## Dataset records
★ ★ ★ ★
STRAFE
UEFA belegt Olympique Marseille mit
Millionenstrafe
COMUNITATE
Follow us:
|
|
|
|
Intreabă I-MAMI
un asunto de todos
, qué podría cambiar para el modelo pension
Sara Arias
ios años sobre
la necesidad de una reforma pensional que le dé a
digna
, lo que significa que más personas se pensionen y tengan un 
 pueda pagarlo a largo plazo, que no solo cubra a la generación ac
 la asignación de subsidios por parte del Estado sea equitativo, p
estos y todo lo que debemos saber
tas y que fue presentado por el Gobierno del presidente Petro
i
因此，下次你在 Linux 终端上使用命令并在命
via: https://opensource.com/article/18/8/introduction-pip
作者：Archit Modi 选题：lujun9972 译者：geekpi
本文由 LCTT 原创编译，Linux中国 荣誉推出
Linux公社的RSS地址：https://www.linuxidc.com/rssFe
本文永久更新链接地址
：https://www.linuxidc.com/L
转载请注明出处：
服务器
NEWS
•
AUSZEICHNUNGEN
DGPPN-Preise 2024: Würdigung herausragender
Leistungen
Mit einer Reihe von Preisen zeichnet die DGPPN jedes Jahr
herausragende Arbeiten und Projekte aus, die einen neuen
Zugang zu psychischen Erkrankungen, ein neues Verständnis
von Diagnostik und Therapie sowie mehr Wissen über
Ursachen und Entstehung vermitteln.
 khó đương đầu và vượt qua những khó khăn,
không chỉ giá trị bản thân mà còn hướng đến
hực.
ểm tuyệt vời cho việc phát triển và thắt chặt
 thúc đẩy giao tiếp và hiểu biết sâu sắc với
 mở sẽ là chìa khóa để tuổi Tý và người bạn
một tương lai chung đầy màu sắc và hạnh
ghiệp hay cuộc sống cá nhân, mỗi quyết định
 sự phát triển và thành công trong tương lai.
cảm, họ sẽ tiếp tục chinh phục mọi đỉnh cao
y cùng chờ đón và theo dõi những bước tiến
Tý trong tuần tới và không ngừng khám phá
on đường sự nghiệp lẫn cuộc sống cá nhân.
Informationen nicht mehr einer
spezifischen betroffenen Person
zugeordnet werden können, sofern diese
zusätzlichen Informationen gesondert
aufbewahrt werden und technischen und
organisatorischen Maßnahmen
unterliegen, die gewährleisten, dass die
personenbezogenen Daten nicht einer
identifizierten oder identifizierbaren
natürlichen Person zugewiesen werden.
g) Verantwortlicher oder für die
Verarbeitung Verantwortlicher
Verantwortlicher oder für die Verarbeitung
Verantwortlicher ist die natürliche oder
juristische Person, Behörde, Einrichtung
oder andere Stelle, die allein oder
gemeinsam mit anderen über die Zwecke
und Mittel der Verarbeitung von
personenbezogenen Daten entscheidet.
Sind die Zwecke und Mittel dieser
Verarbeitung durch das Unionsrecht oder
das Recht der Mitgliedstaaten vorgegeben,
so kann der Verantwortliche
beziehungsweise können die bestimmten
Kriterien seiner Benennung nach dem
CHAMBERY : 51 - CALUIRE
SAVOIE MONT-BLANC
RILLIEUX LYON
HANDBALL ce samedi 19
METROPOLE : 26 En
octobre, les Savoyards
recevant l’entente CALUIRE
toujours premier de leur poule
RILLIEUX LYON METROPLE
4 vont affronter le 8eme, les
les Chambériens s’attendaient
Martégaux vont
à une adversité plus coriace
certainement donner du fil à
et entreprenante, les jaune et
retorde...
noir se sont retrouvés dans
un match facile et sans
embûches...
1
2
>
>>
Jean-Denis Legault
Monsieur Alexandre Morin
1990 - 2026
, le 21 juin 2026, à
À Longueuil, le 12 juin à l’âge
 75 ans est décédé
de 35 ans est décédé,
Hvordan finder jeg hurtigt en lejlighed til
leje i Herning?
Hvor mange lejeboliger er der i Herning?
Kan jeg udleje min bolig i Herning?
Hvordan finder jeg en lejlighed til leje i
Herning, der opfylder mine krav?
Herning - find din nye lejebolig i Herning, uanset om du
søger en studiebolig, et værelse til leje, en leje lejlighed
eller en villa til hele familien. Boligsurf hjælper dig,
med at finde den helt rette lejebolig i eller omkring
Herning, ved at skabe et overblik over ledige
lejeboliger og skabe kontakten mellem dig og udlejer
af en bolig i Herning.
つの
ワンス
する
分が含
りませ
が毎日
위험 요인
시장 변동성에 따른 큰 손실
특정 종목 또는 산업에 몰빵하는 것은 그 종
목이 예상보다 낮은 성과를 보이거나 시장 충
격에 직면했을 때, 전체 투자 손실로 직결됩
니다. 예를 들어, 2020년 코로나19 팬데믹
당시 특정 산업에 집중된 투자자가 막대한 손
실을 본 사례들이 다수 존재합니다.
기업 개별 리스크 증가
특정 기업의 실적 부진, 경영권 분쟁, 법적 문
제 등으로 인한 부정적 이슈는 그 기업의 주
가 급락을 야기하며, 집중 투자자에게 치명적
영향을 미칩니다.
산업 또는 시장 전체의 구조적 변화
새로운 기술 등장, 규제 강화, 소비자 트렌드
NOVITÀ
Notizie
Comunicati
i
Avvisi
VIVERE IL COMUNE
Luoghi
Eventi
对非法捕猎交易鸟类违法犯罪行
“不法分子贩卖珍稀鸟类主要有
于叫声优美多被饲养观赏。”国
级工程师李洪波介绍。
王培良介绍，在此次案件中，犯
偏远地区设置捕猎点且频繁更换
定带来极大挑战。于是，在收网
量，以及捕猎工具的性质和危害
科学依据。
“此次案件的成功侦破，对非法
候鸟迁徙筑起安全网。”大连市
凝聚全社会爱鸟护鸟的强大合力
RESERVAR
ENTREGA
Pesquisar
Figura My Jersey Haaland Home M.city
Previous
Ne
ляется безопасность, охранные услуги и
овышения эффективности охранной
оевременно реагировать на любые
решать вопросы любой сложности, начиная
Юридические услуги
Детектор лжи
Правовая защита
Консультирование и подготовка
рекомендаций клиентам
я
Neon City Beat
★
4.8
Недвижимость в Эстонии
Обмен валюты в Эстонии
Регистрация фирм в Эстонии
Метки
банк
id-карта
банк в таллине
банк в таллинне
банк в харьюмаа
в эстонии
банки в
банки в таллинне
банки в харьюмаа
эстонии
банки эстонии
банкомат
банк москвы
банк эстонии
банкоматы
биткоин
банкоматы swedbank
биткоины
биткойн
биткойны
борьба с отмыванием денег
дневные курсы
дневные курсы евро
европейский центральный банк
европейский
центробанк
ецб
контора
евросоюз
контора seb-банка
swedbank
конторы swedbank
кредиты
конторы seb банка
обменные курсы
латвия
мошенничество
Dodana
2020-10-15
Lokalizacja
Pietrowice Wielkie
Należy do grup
★ ★ ★ ★
## What you need to do
From the entries, report each line that includes the word "tiếp".

## Worked solution
 thúc đẩy giao tiếp và hiểu biết sâu sắc với
cảm, họ sẽ tiếp tục chinh phục mọi đỉnh cao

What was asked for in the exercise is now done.